(Page text)

--- --- ---

Saturday, January 14, 2006

THIS ABOVE ALL
Witness to persecution
KHUSHWANT SINGH

KHUSHWANT SINGHAn interesting contrast between Indians and their rulers and Pakistanis and their dictators is the way they treat their creative artists — painters, poets, novelists and thinkers. In India, successive governments have been liberal in their attitude towards men and women of letters, the public, in general, has not.

It is the other way round in Pakistan: successive rulers have been harsh towards their literary men while the common people have supported them. In India, a few books have been banned because government minions felt they would offend people’s religious susceptibilities. They include Agehenanda Bharati’s The Ochre Robe. Aubrey Menon’s Rama Retold and Salman Rushdie’s The Satanic Verses.

The government has left painters like M.F. Husain untouched and cleared film scripts which were not allowed to be shot. The rabble led by goons of the Shiv Sena and the Bajrang Dal not only ransacked and burnt a section of the Bhandarkar Institute archives but also vandalised Husain’s paintings and frustrated Mira Nair’s attempts to shoot films.

--- --- ---

(Record list)
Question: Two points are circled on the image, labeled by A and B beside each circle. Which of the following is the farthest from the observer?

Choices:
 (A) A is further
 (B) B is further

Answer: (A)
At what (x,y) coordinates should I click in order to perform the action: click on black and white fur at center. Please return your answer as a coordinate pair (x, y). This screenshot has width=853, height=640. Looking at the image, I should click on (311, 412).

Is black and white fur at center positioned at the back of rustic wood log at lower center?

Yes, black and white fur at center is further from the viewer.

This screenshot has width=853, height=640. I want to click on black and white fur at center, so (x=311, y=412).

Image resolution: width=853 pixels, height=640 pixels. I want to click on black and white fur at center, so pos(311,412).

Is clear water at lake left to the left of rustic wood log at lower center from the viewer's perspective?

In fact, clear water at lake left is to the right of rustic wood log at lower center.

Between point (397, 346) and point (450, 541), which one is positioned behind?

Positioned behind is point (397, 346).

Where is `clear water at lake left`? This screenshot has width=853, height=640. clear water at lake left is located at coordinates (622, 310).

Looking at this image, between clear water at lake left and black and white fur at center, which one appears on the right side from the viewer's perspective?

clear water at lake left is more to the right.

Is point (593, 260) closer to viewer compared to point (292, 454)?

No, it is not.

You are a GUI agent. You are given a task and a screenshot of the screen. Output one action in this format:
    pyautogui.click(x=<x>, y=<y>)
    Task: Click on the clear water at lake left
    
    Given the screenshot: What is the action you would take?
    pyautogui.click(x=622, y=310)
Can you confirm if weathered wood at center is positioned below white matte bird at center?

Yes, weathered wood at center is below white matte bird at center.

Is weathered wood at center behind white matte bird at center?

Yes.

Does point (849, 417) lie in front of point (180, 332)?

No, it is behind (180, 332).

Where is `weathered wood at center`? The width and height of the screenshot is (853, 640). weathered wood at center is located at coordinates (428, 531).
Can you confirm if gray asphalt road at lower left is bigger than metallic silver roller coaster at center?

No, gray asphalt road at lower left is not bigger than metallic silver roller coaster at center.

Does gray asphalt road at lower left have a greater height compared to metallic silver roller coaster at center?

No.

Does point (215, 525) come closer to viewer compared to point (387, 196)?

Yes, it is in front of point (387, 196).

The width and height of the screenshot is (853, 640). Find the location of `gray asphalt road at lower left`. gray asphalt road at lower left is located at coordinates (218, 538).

--- --- ---

(Parts of the exercise)
1 > In the column on how India and Pakistan treat their creative artists, which books are named as banned in India?
2 > Write the next part of the column on how India and Pakistan treat their creative artists, continuing from its last sentence.
The items have no connection to the text.

(Results for the exercise)
1 > Agehenanda Bharati's The Ochre Robe, Aubrey Menon's Rama Retold and Salman Rushdie's The Satanic Verses.

2 >
In Pakistan, there have been no cases of destroying archival material or paintings but the government has a black record of persecuting poets who raised their voices against dictatorial regimes. Faiz Ahmed Faiz was imprisoned a few times, as was Punjabi poet Ustad Daman. Ahmed Faraz left the country a few times to avoid arrest and prosecution. So did Fahmida Riyaz. Much the worst case was that of Habib Jalib who was jailed many times. In answer to a question he said, “Don’t ask me which government did not put me in jail: The only one which did not was Benazir Bhutto’s and that only because she was too busy fighting for her survival as a leader”. Nevertheless, it has to be conceded that in every case the people of Pakistan stood behind their poets.

Of the most persecuted of Pakistani poets, the least known in India, was Habib Jalib. He was born in Hoshiarpur, educated in the Anglo-Arabic school in Delhi and migrated to Pakistan after Partition in 1947. He got a poorly paid job as proof-reader of Imroze published from Karachi. He shifted to Lahore there till his death except for the time he spent in different jails. Despite living in abject poverty, his spirit remained defiant to the end. I quote the first two verses from his best known Dastoor (Rule):

Deep jis ka mehlaat hee mein jaley

Chand logon kee khushion ko lay kar chaley

Voh jo savay mein har muslihat kay chaley

Aisey dastoor ko subha-e-beynoor ko

Main nahin maanta, main nahin jaanta

(A lamp only in palaces lit

Shed light for a chosen few

Shade in which one has to fit

Such rites and lightless dawns

I will not accept: I refuse to know.)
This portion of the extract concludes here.